The report cited unnamed sources suggesting the unit could be closed or merged into YRC's regional unit. YRC told Logistics Today:
“As previously announced, a small number of the bargaining units representing less than 10% of the company’s Teamsters employees did not yet ratify the labor agreement modifications. The company and the Teamsters are addressing employee concerns for these smaller bargaining units to reconsider the modifications. The company has not filed any change of operations affecting the network status of New Penn. New Penn continues to provide superior regional, next-day transportation services to its customers.”
The International Brotherhood of Teamsters (IBT) had also responded to the issue following the ratification vote, as Logistics Today reported:
“A small group of IBT members (10% of members voting) did not ratify the agreement. They are subject to a 'handful of separate white paper agreements,' said the IBT. 'As with past contract ratification rejections, those issues will be dealt with on a local-by-local basis,' said the IBT.”

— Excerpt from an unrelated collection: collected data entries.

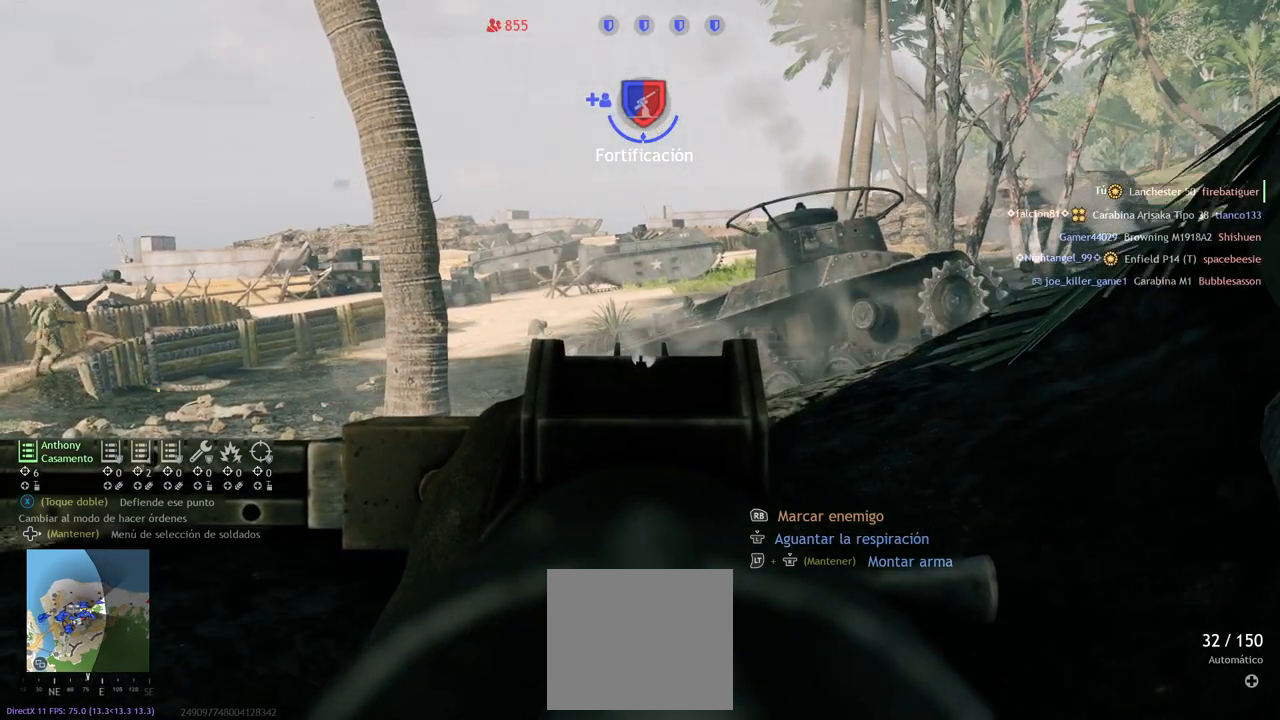
{"dt_ms": 500, "buttons": ["L2"], "left_stick": "center", "right_stick": "up-right", "events": [[33, "left_stick", "center"], [350, "right_stick", "up-right"]]}
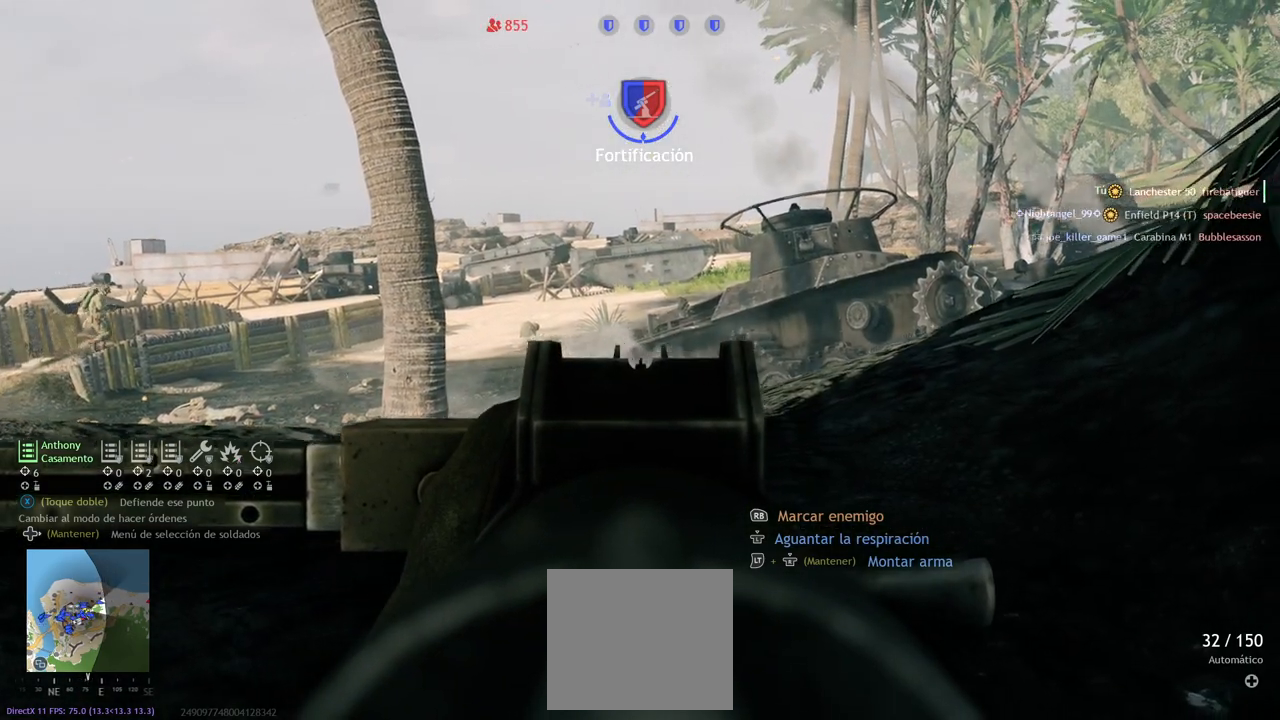
{"dt_ms": 500, "buttons": ["L2"], "left_stick": "center", "right_stick": "center", "events": [[217, "right_stick", "center"]]}
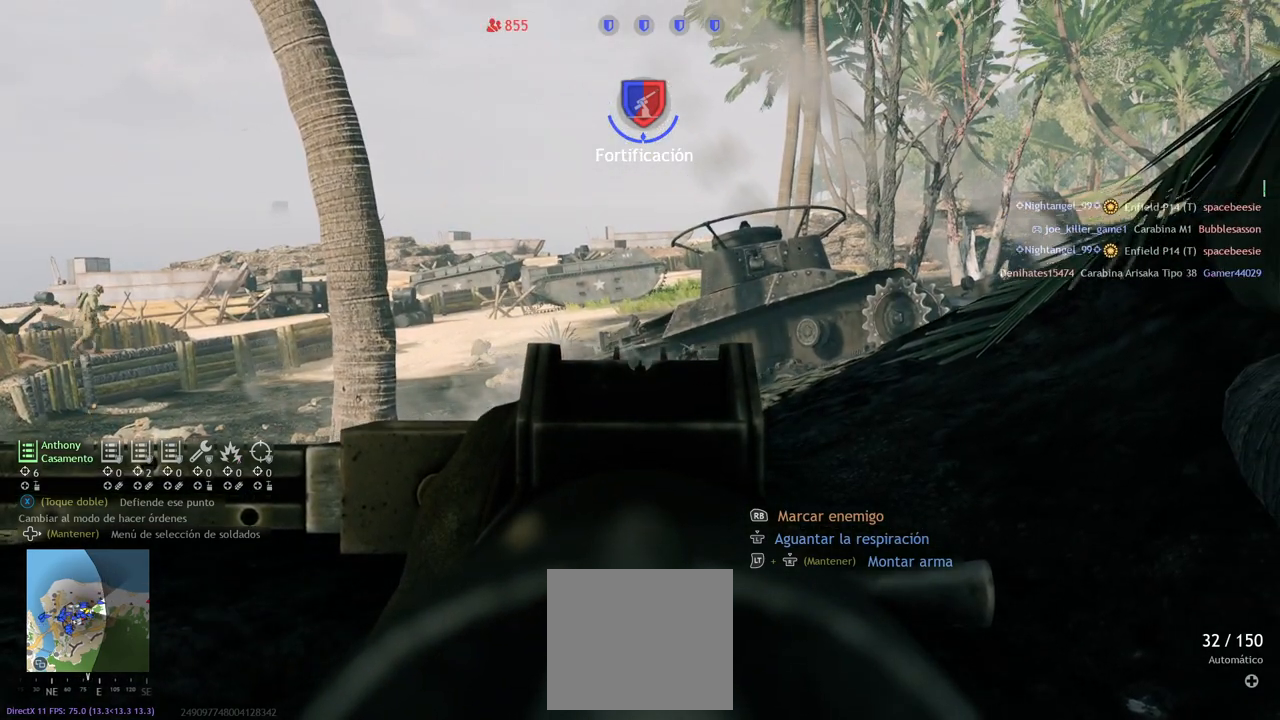
{"dt_ms": 500, "buttons": ["L2"], "left_stick": "center", "right_stick": "center", "events": []}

Ballots were mailed to New Penn Teamsters members on August 19th with a deadline to return them by September 9th. In a letter to members, the IBT said, “After the [earlier] ballots were counted, YRC Worldwide Inc. called for an emergency meeting with the Teamsters National Freight Industry Negotiating Committee (TNFINC), which took place August 11. During the August 11 meeting, the company indicated that it plans to call for a Change of Operations in the near future to merge New Penn into YRCW.” Tyson Johnson, co-chairman of the TNFINC, added in the letter that because a merger of New Penn operations into YRCW could cost hundreds of union jobs, most of the locals asked to vote again on the contract changes.